About 12% of providers kicked out of their state Medicaid programs for fraud, integrity or quality issues are still participating in other states' Medicaid programs, according to a report released Tuesday by HHS' Office of Inspector General.
According to the report, 295 providers across the country who were terminated from their states' Medicaid programs for cause in 2011 were still billing other states' Medicaid programs in 2014. Under the Affordable Care Act, states are supposed to pull providers' from their Medicaid rolls if they've already been removed from another state's program for fraud, integrity or quality problems.
“The continued participation of these providers after their terminations for cause from other State programs presents a vulnerability to Medicaid,” according to the OIG report.
Of those 295 providers, 94 received $7.4 million from Medicaid after they had already been yanked from their original states' programs. State agencies said the other 201 providers never received Medicaid dollars. Still, the OIG report said it's “concerning” that those providers were allowed to continue treating Medicaid beneficiaries.
Fifteen of the providers received Medicaid payments of $100,000 or more, and one got more than $1 million.
The OIG blamed the issue on the lack of comprehensive data sources available to states that would allow them to identify all terminations for cause.
The OIG also noted that 25 of the 41 states that use managed care to deliver Medicaid services did not require providers participating through managed care to be enrolled with the state Medicaid agency. States cannot terminate providers who are not directly enrolled, the OIG said.
The OIG is recommending the CMS require state Medicaid agencies to report all terminations for cause. It's also recommending the CMS require state Medicaid programs to enroll providers participating in Medicaid managed care and work with states to create common terminology to help states identify providers terminated for cause.
In its response to the report, the CMS agreed with the recommendations and noted it has already taken a number of steps to fix the problem.
For example, the CMS published a notice of proposed rulemaking in June that would require state Medicaid programs to enroll providers participating in Medicaid managed care.
The CMS also, last year, implemented a new Medicaid termination system under which states submit terminations to the CMS, which then reviews them and enters those that are for cause into a database accessible to state Medicaid programs.
“The CMS is committed to improving program integrity efforts in the Medicaid program,” CMS Acting Administrator Andrew Slavitt wrote in the response.
The National Association of Medicaid Directors was not able to immediately comment on the report Wednesday morning, but the organization also recommended last year, in a letter to the CMS and HHS' Center for Program Integrity, that the CMS clarify differences in terminology about provider terminations. The association also recommended that the CMS share information about terminated Medicaid providers through a centralized system.
Patrick Burns, co-director of the Taxpayers Against Fraud Education Fund, said the OIG report raises the important question of how to stop excluded providers from staying in the system.

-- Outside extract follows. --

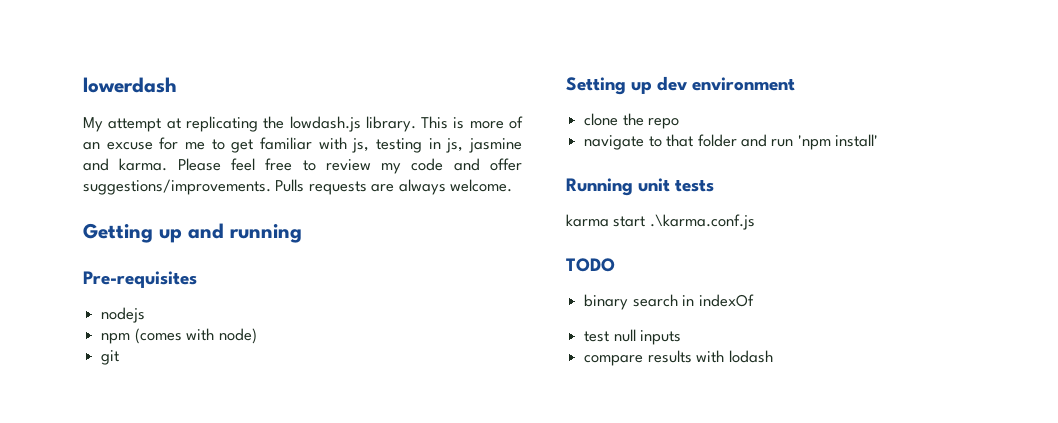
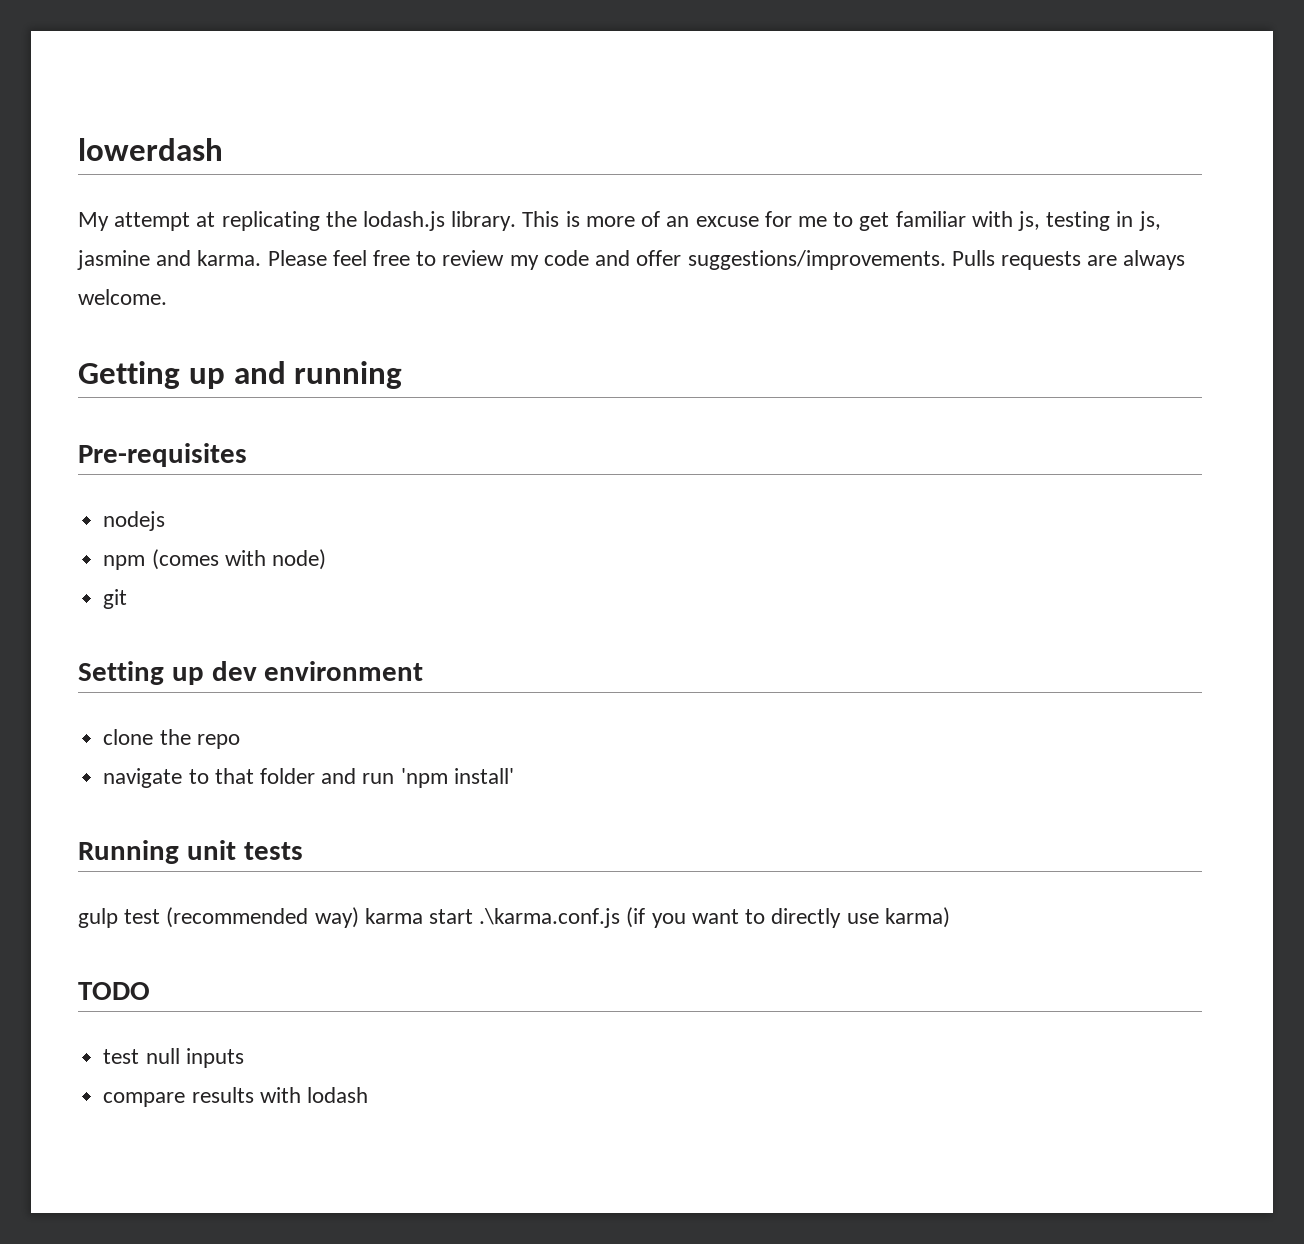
[289,116,361,132] lowdash.js -> [363,211,446,231] lodash.js
(715, 186) none -> [78,907,359,928] gulp test (recommended way)
[566,258,615,272] [584,294,754,310] // TODO // binary search in indexOf -> [626,907,950,928] [78,982,150,1000] (if you want to directly use karma) // TODO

But he said it's difficult to know exactly how big a problem it is without further disaggregating the numbers.
Still, he said, “We want proof the person who's standing before you, who's Dr.Jones is, in fact, Dr. Jones, and that Dr. Jones is not really a guy excluded in New Mexico or Florida or California."
Clinton Mikel, a partner with The Health Law Partners in Southfield, Mich., which represents providers among others, said the report seems to be part of a larger trend of the government more aggressively trying to police its program enrollments. The CMS issued a rule in December saying that it would deny or revoke Medicare billing privileges from providers who routinely bill for services that don't meet program requirements.
Mikel believes the crackdown is driven by the government's desire to recoup more cash lost through fraud.
“We're seeing a lot of action from the CMS trying to essentially clean up the fact that they had not previously, extensively policed their provider enrollment,” Mikel said. “I think this is merely a part of a larger pattern.”